Esse cenário nos insere na lógica de redução dos direitos sociais, pautado em uma política cada vez mais frágil, compensatória e pontual, justificada pela constante situação de crise fiscal do Estado, que aliada à despolitização de classe e à redução da capacidade organizativa da classe trabalhadora, experienciamos um processo de individualização árdua da questão social e, consequentemente, a judicialização das políticas sociais.

Neste contexto, se desenvolve um processo de contínua destruição de possível patamar de proteção social universal – ao proceder em intensas contrarreformas na previdência e na saúde – enquanto hiperdimensiona programas assistenciais de alívio à pobreza. De um lado, abre-se a possibilidade de investir capital excedente em nichos de mercados altamente potentes como a área de saúde e previdência – o que corresponde a responder ao processo de supercapitalização pela canalização de capital aos serviços sociais –, com sua patente privatização. Do outro, como medida de equilíbrio, recomenda-se aos Estados nacionais o desenvolvimento de programas assistenciais de alívio à pobreza. Estes programas, além de intervirem diretamente numa questão evidente e perigosa, passam a dar conta mais a miúde de uma camada expressiva da superpopulação relativa. (KILDUFF; SILVA, 2019, p. 621).
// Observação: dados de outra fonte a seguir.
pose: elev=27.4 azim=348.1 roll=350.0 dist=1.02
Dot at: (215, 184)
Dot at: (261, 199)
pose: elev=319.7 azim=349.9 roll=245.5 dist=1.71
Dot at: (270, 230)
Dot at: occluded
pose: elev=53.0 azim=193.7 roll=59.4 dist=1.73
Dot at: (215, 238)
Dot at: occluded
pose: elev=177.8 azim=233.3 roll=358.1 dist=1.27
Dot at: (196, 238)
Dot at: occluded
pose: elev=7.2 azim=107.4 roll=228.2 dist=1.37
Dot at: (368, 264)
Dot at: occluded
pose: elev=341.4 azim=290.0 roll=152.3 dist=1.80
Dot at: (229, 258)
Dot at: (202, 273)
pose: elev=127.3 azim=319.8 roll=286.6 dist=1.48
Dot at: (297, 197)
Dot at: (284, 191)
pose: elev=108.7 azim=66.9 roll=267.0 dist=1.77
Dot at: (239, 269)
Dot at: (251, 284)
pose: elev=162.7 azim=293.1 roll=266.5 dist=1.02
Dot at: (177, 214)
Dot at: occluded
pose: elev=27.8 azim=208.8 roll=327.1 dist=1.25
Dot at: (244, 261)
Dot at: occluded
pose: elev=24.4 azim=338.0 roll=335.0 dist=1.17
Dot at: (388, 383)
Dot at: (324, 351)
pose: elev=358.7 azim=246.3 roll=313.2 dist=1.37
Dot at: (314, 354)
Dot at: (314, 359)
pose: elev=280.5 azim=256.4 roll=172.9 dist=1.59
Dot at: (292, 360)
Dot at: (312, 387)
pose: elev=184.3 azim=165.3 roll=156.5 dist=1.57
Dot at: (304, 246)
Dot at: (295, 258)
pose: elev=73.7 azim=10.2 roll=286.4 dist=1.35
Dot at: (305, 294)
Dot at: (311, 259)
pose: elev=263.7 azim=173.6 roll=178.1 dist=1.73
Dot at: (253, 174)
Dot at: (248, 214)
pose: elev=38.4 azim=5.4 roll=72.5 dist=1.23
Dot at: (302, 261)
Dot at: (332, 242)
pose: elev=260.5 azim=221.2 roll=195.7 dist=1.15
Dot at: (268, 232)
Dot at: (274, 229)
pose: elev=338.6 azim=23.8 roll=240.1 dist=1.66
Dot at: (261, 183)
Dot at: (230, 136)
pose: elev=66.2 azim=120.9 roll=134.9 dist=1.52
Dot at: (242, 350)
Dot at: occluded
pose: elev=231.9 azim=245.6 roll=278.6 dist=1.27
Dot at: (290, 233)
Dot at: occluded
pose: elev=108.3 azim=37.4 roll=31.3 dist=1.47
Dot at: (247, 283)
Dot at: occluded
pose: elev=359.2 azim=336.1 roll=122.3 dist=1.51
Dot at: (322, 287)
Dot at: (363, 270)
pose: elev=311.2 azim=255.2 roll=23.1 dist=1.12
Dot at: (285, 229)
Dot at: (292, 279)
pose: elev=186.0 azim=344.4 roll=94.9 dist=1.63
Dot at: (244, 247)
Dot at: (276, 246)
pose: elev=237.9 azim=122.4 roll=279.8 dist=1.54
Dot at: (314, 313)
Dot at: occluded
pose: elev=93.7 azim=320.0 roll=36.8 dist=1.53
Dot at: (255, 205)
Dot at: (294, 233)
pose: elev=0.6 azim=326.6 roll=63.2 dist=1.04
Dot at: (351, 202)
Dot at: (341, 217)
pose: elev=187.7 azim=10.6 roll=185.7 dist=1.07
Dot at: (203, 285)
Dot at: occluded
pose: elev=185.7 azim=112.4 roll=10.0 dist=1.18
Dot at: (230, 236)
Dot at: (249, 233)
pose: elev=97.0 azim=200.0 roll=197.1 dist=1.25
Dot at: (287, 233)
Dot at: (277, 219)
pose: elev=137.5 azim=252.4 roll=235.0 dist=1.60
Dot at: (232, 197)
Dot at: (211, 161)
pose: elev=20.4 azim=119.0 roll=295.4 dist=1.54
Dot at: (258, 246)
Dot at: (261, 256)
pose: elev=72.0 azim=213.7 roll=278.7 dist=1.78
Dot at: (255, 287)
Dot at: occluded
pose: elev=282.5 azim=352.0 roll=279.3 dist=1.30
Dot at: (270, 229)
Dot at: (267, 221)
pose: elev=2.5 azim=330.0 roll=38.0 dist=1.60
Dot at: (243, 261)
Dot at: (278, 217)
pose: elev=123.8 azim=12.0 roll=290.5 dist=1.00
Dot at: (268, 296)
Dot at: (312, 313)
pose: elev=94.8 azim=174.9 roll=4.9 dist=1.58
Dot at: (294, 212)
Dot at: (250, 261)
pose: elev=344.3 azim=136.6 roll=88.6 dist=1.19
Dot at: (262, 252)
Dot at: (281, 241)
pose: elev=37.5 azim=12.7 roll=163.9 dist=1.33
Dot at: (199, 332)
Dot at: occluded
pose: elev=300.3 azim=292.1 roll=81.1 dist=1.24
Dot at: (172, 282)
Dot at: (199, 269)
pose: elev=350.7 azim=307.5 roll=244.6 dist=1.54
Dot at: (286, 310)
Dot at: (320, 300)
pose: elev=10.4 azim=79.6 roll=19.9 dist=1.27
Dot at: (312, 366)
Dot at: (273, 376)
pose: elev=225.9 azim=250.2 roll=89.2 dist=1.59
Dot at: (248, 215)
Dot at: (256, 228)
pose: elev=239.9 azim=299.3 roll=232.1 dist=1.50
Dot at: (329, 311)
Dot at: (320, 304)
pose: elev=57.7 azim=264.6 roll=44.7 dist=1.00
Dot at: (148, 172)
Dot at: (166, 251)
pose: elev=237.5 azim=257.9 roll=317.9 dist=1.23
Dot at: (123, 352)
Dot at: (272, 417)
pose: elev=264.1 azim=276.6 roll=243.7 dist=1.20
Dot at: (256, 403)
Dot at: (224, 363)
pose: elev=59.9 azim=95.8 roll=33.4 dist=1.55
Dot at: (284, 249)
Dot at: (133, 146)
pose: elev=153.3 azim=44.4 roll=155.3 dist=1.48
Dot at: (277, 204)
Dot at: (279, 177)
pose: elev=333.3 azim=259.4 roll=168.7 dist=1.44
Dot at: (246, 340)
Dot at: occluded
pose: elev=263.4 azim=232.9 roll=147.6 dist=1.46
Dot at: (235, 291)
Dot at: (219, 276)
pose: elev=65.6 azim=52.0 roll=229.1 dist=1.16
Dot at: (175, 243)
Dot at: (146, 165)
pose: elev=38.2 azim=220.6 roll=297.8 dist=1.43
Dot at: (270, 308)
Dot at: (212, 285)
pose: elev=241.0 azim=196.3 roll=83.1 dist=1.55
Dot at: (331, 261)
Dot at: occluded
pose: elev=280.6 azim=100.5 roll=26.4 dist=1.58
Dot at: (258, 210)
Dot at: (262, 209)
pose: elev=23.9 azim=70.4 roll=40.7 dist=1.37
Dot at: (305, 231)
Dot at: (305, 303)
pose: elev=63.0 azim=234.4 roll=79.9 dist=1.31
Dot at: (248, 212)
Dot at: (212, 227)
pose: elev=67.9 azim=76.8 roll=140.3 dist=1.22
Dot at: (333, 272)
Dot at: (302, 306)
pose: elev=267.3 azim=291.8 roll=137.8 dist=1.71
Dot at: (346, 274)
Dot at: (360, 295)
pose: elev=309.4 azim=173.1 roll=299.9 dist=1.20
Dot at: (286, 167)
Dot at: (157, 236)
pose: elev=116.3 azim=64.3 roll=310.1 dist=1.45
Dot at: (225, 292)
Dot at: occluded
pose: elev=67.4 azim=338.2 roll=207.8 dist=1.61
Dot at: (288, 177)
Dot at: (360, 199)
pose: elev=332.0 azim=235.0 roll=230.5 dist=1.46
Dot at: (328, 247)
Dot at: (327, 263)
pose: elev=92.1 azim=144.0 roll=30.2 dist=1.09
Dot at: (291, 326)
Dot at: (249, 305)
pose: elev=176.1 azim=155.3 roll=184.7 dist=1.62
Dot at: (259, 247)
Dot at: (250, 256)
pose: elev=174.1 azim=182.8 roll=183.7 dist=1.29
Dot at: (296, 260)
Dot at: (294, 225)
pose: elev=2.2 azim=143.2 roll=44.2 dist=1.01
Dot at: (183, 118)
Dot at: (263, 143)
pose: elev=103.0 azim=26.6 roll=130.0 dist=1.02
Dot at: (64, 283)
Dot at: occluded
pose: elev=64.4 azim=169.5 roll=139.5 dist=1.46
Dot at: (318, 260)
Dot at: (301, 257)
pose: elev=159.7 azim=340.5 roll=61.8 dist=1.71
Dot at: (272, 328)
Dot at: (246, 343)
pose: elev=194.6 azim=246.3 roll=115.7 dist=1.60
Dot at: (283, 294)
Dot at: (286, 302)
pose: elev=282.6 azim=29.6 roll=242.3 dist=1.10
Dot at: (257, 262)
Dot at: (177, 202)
Essa superpopulação relativa ao mesmo tempo que pode ser assistida pelos programas da política de assistência social, que está altamente fragilizada, também pode ser alvo de uma outra política. A aliança entre a crise e desassistência resultam na edificação de uma estratégia de contenção da população desempregada e desassistida: a política de aprisionamento em massa.

Wacquant (2015) argumenta que o estado opera de formas na política de criminalização da pobreza, a primeira “consiste em reorganizar os serviços sociais em instrumentos de vigilância e controle das categorias indóceis à nova ordem econômica e moral” (p. 111) e a segunda, pautada em uma “política de contenção repressiva dos pobres é o recurso maciço e sistemático à prisão” (p. 113). Essa articulação tende a ser denominada como Estado Penal. Quando estrutura disciplinar em um determinado espaço visa conter e punir grupos populares, desapropriando seus direitos sociais básicos e submetendo à precarização do trabalho, em consonância com a ideologia da classe dominante sob a égide do ideário neoliberal.

Sua expressão no Brasil, foi organizada pelos processos de ampliações das legislações repressivas e punitivas e o papel da mídia, que reforça diariamente a necessidade de controle da violência, fundamenta no possível aumento e o direcionamento dos gastos estatais para a política de segurança pública, após o corte na área social. Esses fatores resultam no que Malaguti Batista (2012, p. 308) denomina de adesão subjetiva à barbárie que é a “tarefa conjunta de forçar as classes pobres para fora da assistência social e empurrá-la para o trabalho precário flexibilizado que passará por políticas de desqualificação e criminalização”. A autora defende que “A assistência social do estado Previdenciário transforma-se numa simbiose entre a regulamentação do trabalho esfacelado e a manutenção da ordem, dirigindo o poder punitivo aos pobres, olhados cada vez mais como inimigos, jogados para fora dos afetos e gastos do Leviatã patriarcal”. (MALAGUTI BATISTA, 2012, p. 310).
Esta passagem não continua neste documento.